According to Artiga, Ahmad appreciated the connection they built and began faithfully attending every weekend with his family. Soon enough, Ahmad’s family began asking more questions about the church and their beliefs.
“That's when we started, you know, discipling them through that. But it all started with that first connection we built as they walked into the space for the first time,” Artiga said.
While Epic Church has been ministering for around eight years, this new location is their most permanent one yet. Epic Art House Business Manager Christopher Hux believes that a regular location that is open during the week will help the center consistently bring community members through the door, build relationships and be a place of healing.

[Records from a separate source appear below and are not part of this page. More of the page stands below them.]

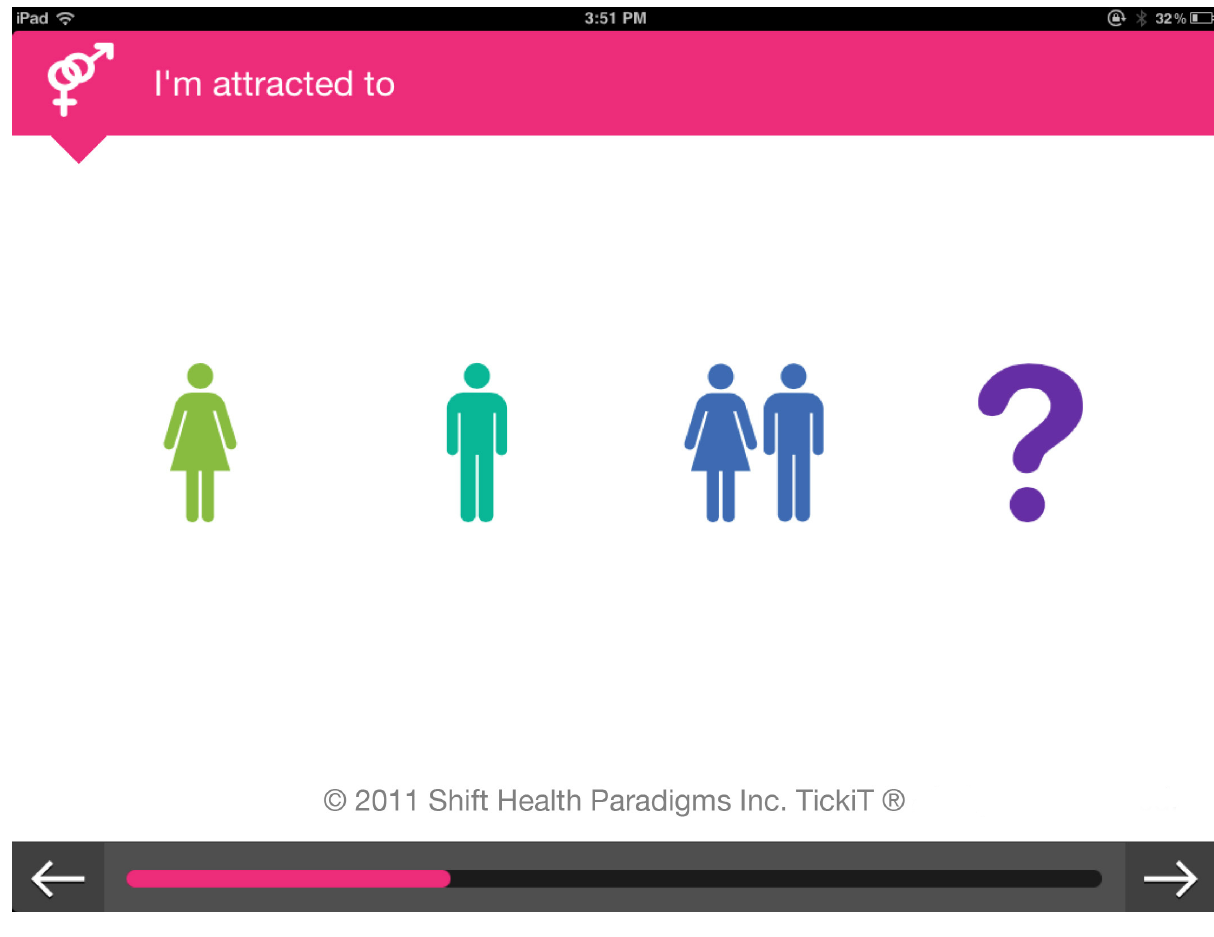
Figure 3. TickiT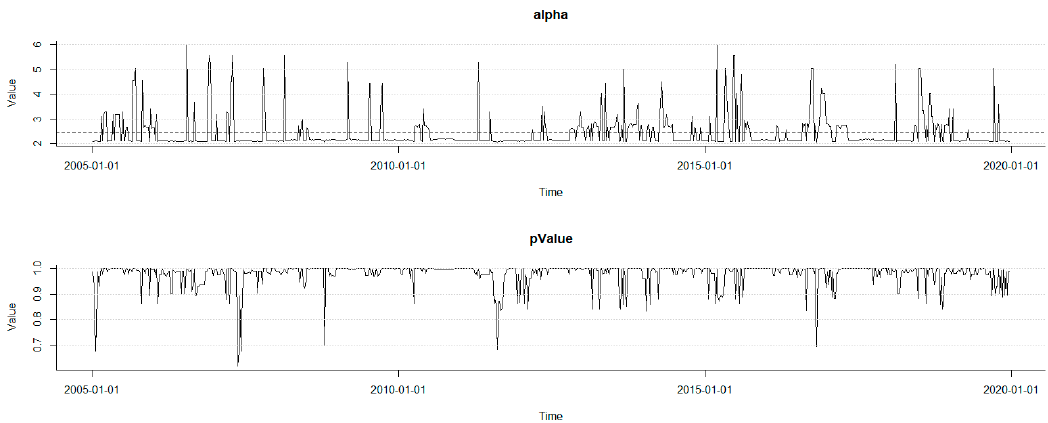
Figure 8. Estimated parameters alpha of power distribution for the minimum spanning trees (MST) from 7 January 2005 to 20 December 2019. Source: Own study.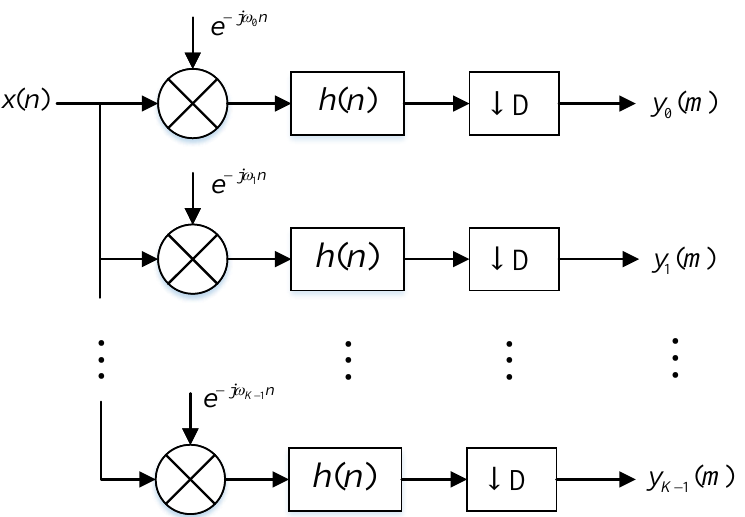
Figure 2. The complex signal down-conversion low-pass channelization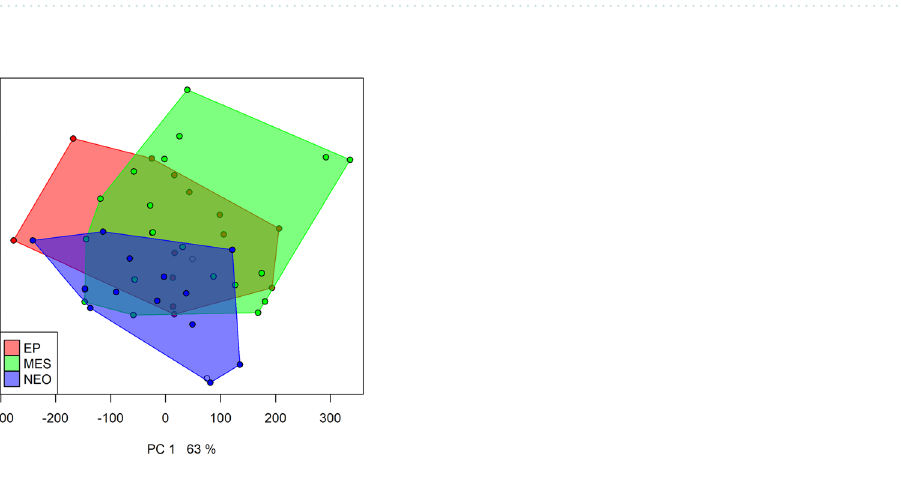
Figure 4. Scatterplot of the first and second principal component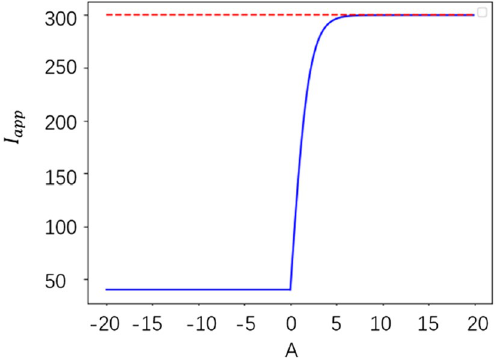
Figure 7. Ideal A and I app mapping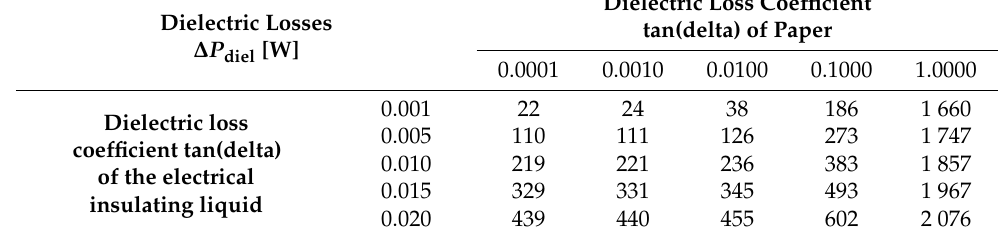
Table 5. Dielectric losses in the selected transformer depending on the dielectric loss coefficient tan(delta) of the paper and the electrical insulating liquid.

“We believe that there has to be change in the Adventist Church to connect with these new generations,” said Hux. “With this different approach, I think it’s just going to be a lot more inviting. It’s going to be easier for them to take a step in and see what’s going on.”
Additionally, the services provided by the non-profit center will not be free, which Flores says will help them achieve their three-year goal of becoming completely self-sustainable. According to Flores, the Urban Center of Influence will not open the Epic Art House on Sabbaths but will hold Sabbath worship services as well as participate in other activities such as outreach, free art events, exhibitions, and other community-oriented events.
The Art Space marks the second Center for Urban Influence in the Chicago area. The first was established with the Vanguard Church and Dr. Manuel Alva in 2017. Illinois Conference President Ron Aguilera said he’s pleased with these initiatives because "I believe it is imperative for the Church to create relational environments where families gather and relationships are established. I am convinced these environments will lead to the opportunities for those of us who pursue life with God to interface with people from the community and develop relationships that will lead to conversations and invitations to know the Jesus we know."
Joel Guerra is a PR and Business Administration major at Southern Adventist University. The young adult from Chicago enjoys social media and local journalism.